After three months of worrying whether the few mice we had left would survive long enough to give us offspring once the lockdown was lifted, the laboratories have opened again in a very restricted manner. But we are not able to pick up where we left off. We need to rebreed our mouse-lines before we can do any experiments. A process that takes about three additional months. Thrown back for half a year, we are running out of time to finish our research. My PhD research is financed through a fellowship from the European Commission, Horizon 2020. On June 9th, I had to learn that the EU would allow a 6 months extension of our fellowship but without paying us a salary. And they would also not put an emergency grant scheme in place where one could apply to get funding for these missing months.

The reason for which: There is no precedent.

I understand that. But there was no precedent for the Coronavirus pandemic either. 

All over Europe, EU-financed PhD students are facing the same problem: having to finish our research while time is running out. The EU Commission has stated that we should not worry as they were happy for us to finish our PhDs without finishing our research. Apparently, they do not understand that it is not about the title but about the science. We lose our research that we worked for over the course of several years. Research that is meant to help people in the future. Enormous amounts of funding have enabled this research, which we now won’t be allowed to finish. This also means that thousands of animals have died in vain as our projects are going to waste. Neither of us likes to cull these animals to do those experiments. But we were doing it for science. Now, we sacrificed them for nothing. All because the EU does not want to give us a salary that allows us to pay rent and buy food.

With this policy, the EU is deconstructing itself as a place of scientific excellence. Their response shows the hypocrisy of the EU Commission promoting basic research as essential in the background of the Covid-19 pandemic while terminating projects that investigate the basis of early pregnancy failure, cancer and the immune response in viral and bacterial infections. We all have worked for years, put our hearts into our research – 7 days a week, up to 20h a day in my case, and I am no exception here – to understand in order to learn how to help. Not only the coronavirus costs lives. 240.000 people die of cancer every year alone in Germany. 1.5 Million a year from Tuberculosis worldwide. This list is endless.

When I filed my official complaint with the ombudsman of the EU, I was asked why we are in this situation. I believe that we were simply forgotten. We are PhD students. Usually, we are invisible. We neither have a lobby nor a common voice to speak on our behalf as we are scattered over all European member states. With this, I would like to ask the EC president Ursula von der Leyen to reconsider her lack of actions towards all of us.
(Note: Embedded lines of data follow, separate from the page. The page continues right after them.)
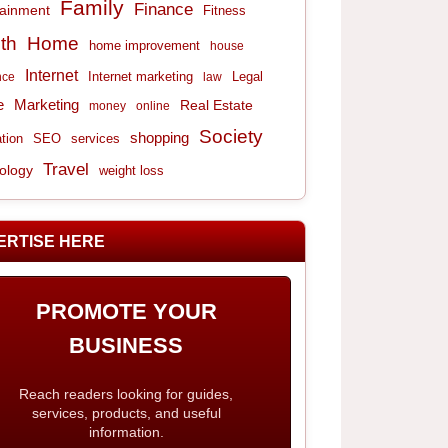
Family
Finance
tainment
Fitness
th
Home
home improvement
house
Internet
Internet marketing
Legal
nce
law
e
Marketing
Real Estate
money
online
Society
shopping
tion
services
SEO
Travel
ology
weight loss
ERTISE HERE
PROMOTE YOUR
BUSINESS
Reach readers looking for guides,
services, products, and useful
information.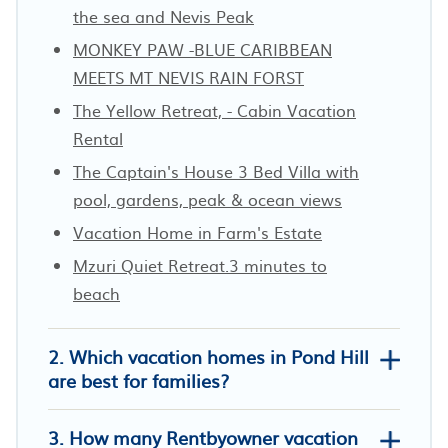
the sea and Nevis Peak
MONKEY PAW -BLUE CARIBBEAN
MEETS MT NEVIS RAIN FORST
The Yellow Retreat, - Cabin Vacation
Rental
The Captain's House 3 Bed Villa with
pool, gardens, peak & ocean views
Vacation Home in Farm's Estate
Mzuri Quiet Retreat.3 minutes to
beach
2. Which vacation homes in Pond Hill
are best for families?
3. How many Rentbyowner vacation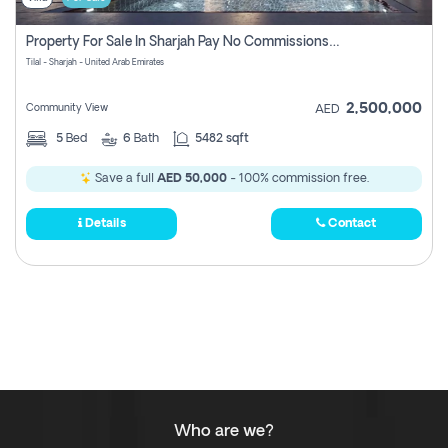
Property For Sale In Sharjah Pay No Commissions At All
Tilal - Sharjah - United Arab Emirates
2,500,000
Community View
AED
5
Bed
6
Bath
5482 sqft
Save a full
AED 50,000
- 100% commission free.
Details
Contact
Who are we?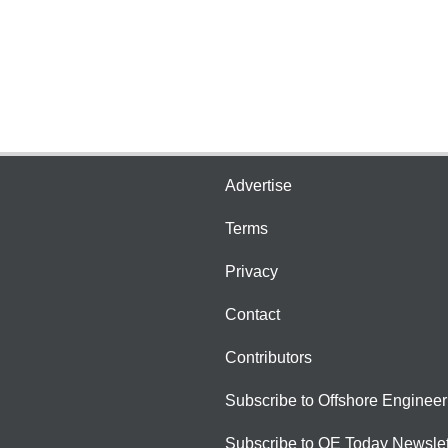
Advertise
Terms
Privacy
Contact
Contributors
Subscribe to Offshore Engineer
Subscribe to OE Today Newslet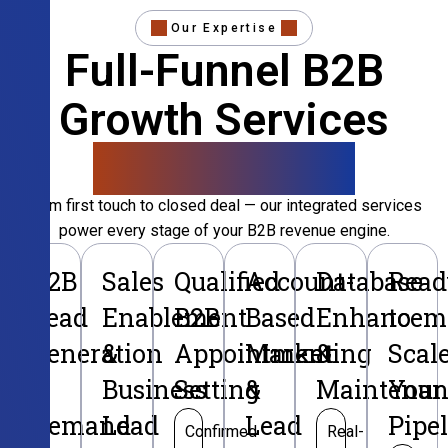
Our Expertise
Full-Funnel B2B
Growth Services
That Convert
From first touch to closed deal — our integrated services
power every stage of your B2B revenue engine.
B2B
Sales
Qualified
Account-
Database
Read
Lead
Enablement
B2B
Based
Enhancem
to
Generation
&
Appointment
Marketing
&
Scal
&
Business
Setting
&
Maintenan
Your
Demand
Lead
Lead
Pipe
Confirmed
Real-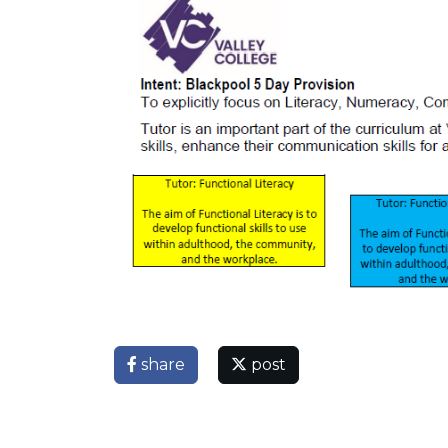
share
post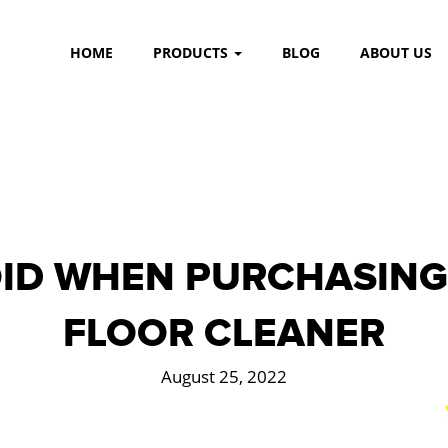
HOME
PRODUCTS
BLOG
ABOUT US
ID WHEN PURCHASING
FLOOR CLEANER
August 25, 2022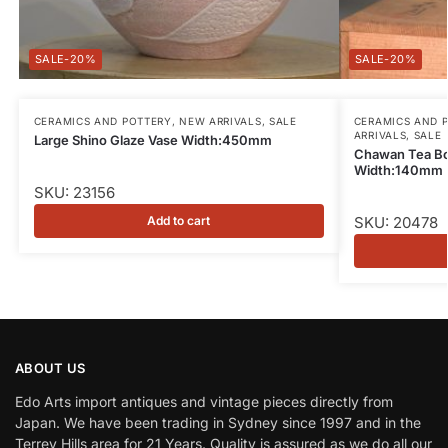
-20%
-20%
CERAMICS AND POTTERY
,
NEW ARRIVALS
,
SALE
CERAMICS AND 
ARRIVALS
,
SALE
Large Shino Glaze Vase Width:450mm
Chawan Tea Bo
Width:140mm
SKU: 23156
Add to cart
SKU: 20478
ABOUT US
Edo Arts import antiques and vintage pieces directly from
Japan. We have been trading in Sydney since 1997 and in the
Terrey Hills area for 21 Years. Quality is assured as we do all our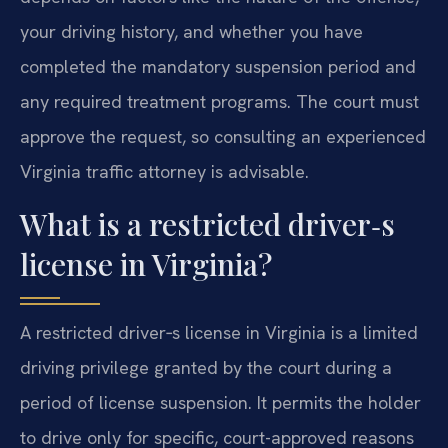
your driving history, and whether you have
completed the mandatory suspension period and
any required treatment programs. The court must
approve the request, so consulting an experienced
Virginia traffic attorney is advisable.
What is a restricted driver‑s
license in Virginia?
A restricted driver‑s license in Virginia is a limited
driving privilege granted by the court during a
period of license suspension. It permits the holder
to drive only for specific, court-approved reasons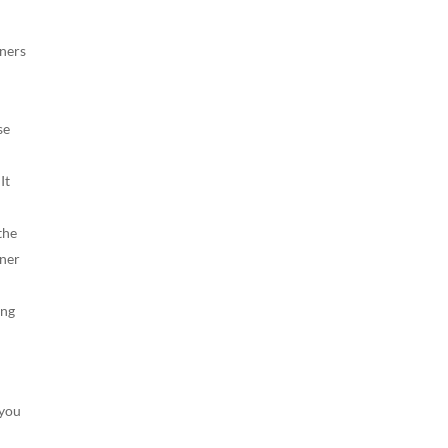
iners
se
It
the
iner
ing
 you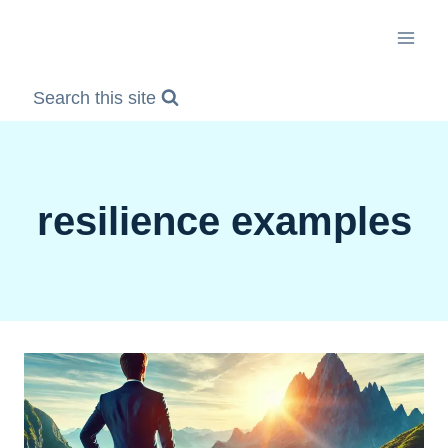
Skip
to
content
Search this site
resilience examples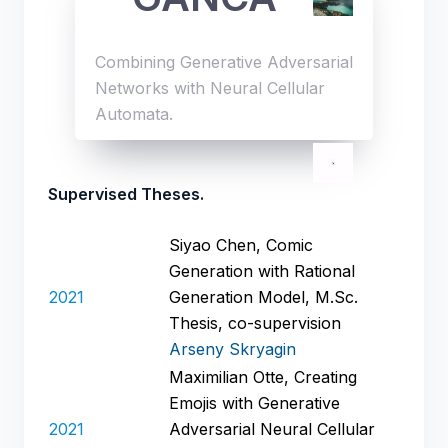
Combining Generative Adversarial
Networks with Neural Cellular
Automata.
Supervised Theses.
Siyao Chen, Comic
Generation with Rational
2021
Generation Model, M.Sc.
Thesis, co-supervision
Arseny Skryagin
Maximilian Otte, Creating
Emojis with Generative
2021
Adversarial Neural Cellular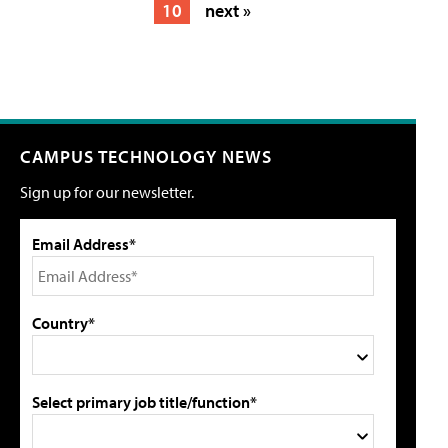
10
next »
CAMPUS TECHNOLOGY NEWS
Sign up for our newsletter.
Email Address*
Country*
Select primary job title/function*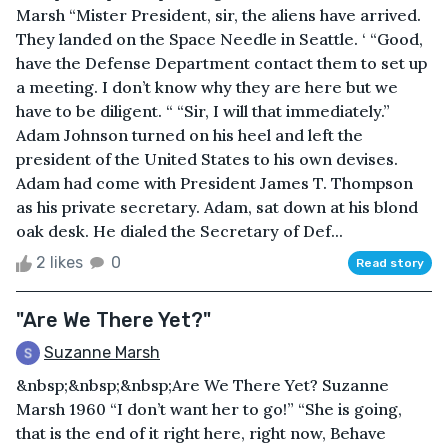
Marsh “Mister President, sir, the aliens have arrived.
They landed on the Space Needle in Seattle. ‘ “Good,
have the Defense Department contact them to set up
a meeting. I don’t know why they are here but we
have to be diligent. “ “Sir, I will that immediately.”
Adam Johnson turned on his heel and left the
president of the United States to his own devises.
Adam had come with President James T. Thompson
as his private secretary. Adam, sat down at his blond
oak desk. He dialed the Secretary of Def...
2 likes
0
Read story
"Are We There Yet?"
Suzanne Marsh
&nbsp;&nbsp;&nbsp;Are We There Yet? Suzanne
Marsh 1960 “I don’t want her to go!” “She is going,
that is the end of it right here, right now, Behave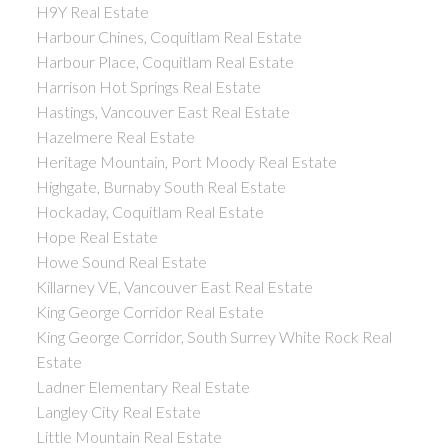
H9Y Real Estate
Harbour Chines, Coquitlam Real Estate
Harbour Place, Coquitlam Real Estate
Harrison Hot Springs Real Estate
Hastings, Vancouver East Real Estate
Hazelmere Real Estate
Heritage Mountain, Port Moody Real Estate
Highgate, Burnaby South Real Estate
Hockaday, Coquitlam Real Estate
Hope Real Estate
Howe Sound Real Estate
Killarney VE, Vancouver East Real Estate
King George Corridor Real Estate
King George Corridor, South Surrey White Rock Real
Estate
Ladner Elementary Real Estate
Langley City Real Estate
Little Mountain Real Estate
We are the people behind the scenes. We do the research that hopefully will save lives in the future. Do you want to throw all of this away? And force us to find other groups – outside of the EU – to fund our research? 

Antonia Weberling, 27, is a 3rd year PhD candidate at the University of Cambridge, UK. She investigates the mechanisms that underlie the implantation of the embryo into the uterus, a process that fails in about 30% of human pregnancies. Her PhD is funded by the EU Horizon2020 Marie Skłodowska-Curie Actions International Training Network ImageInLife.